By Carolina Fowler, Marketing and Communications intern
My summer as a Marketing and Communications intern for Awamaki bookmarks a shift, a paradigm of sorts, in my life. There is something that is so beautiful about being an outsider that is welcomed within a new place by others that you could say “belong” there. Such an experience can be a catalyst for change, it was for me anyway.
My job, for the 10 weeks that I resided in Ollantaytambo, was to create a directory of the 168 women that Awamaki works to empower. Much of what this project entailed, was what I made it to be. At first, this was incredibly daunting, as I had just finished my first year of college with no real marketing or communications experience, beyond my own twitter account. Influences such as weak WiFi, power outages, and a lack of fluency in a language which inhibited communication made the work hard at times, and at others nearly impossible. So, I teamed up with the incredible Monitoring and Evaluations team to travel to, and experience all eight of the cooperatives Awamaki works with. The M&E team were surveying all of the women for data as I was taking photographs for the directory. We had the unique opportunity to meet 160 of all 168 women.
One of the most impactful lessons that I will forever carry with me came from those 160 women. Coming to Peru is an incredible experience, visiting the indigenous communities is invaluable, but there is something about living around these women, about experiencing life from their point of view, that brings you to your knees in awe. These women taught me what it means to stand on my own two feet as a woman with pride.
I think the other important lesson I learned pertains to living in another country for over two months. When your parents are oceans and continents away, there is a certain level of responsibility you must take for yourself. I learned so much about life in such a comparatively short span of living. I grew up a lot while living in Peru, and I did it while surrounded by people who very quickly became like family.

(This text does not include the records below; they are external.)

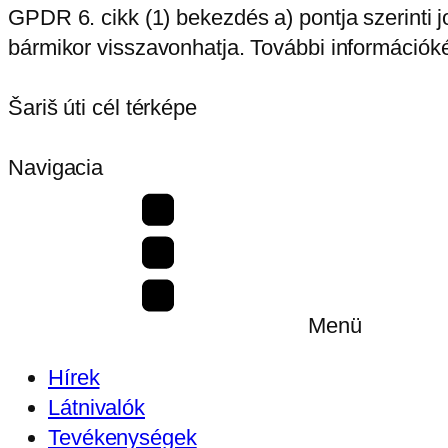
GPDR 6. cikk (1) bekezdés a) pontja szerinti 
bármikor visszavonhatja. További információké
Šariš úti cél térképe
Navigacia
Menü
Hírek
Látnivalók
Tevékenységek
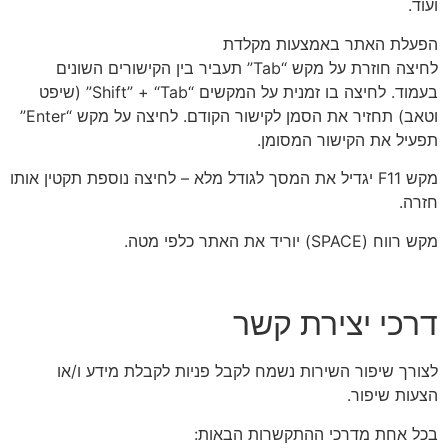
ועוד.
הפעלת האתר באמצעות מקלדת
לחיצה חוזרת על מקש “Tab” תעביר בין הקישורים השונים
בעמוד. לחיצה בו זמנית על המקשים “Shift” + “Tab” (שיפט
וטאב) תחזיר את הסמן לקישור הקודם. לחיצה על מקש “Enter”
תפעיל את הקישור המסומן.
מקש F11 יגדיל את המסך לגודל מלא – לחיצה נוספת תקטין אותו
חזרה.
מקש רווח (SPACE) יוריד את האתר כלפי מטה.
דרכי יצירת קשר
לצורך שיפור השירות נשמח לקבל פניות לקבלת מידע ו/או
הצעות שיפור.
בכל אחת מדרכי ההתקשרות הבאות:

I came to Awamaki in search of an experience that might guide me on whether or not non-profit work was for me. I got that, but so much more. I gained lifelong friends, hilarious stories, a newfound reverence for women and perhaps most importantly, I lost my fear of growing up. Working for a nonprofit was incredible and I am so thankful for the work experience that Awamaki provided me with. But at the end of the day, I am more thankful for the life experience Awamaki gave me—that was what changed my life in the most lasting way.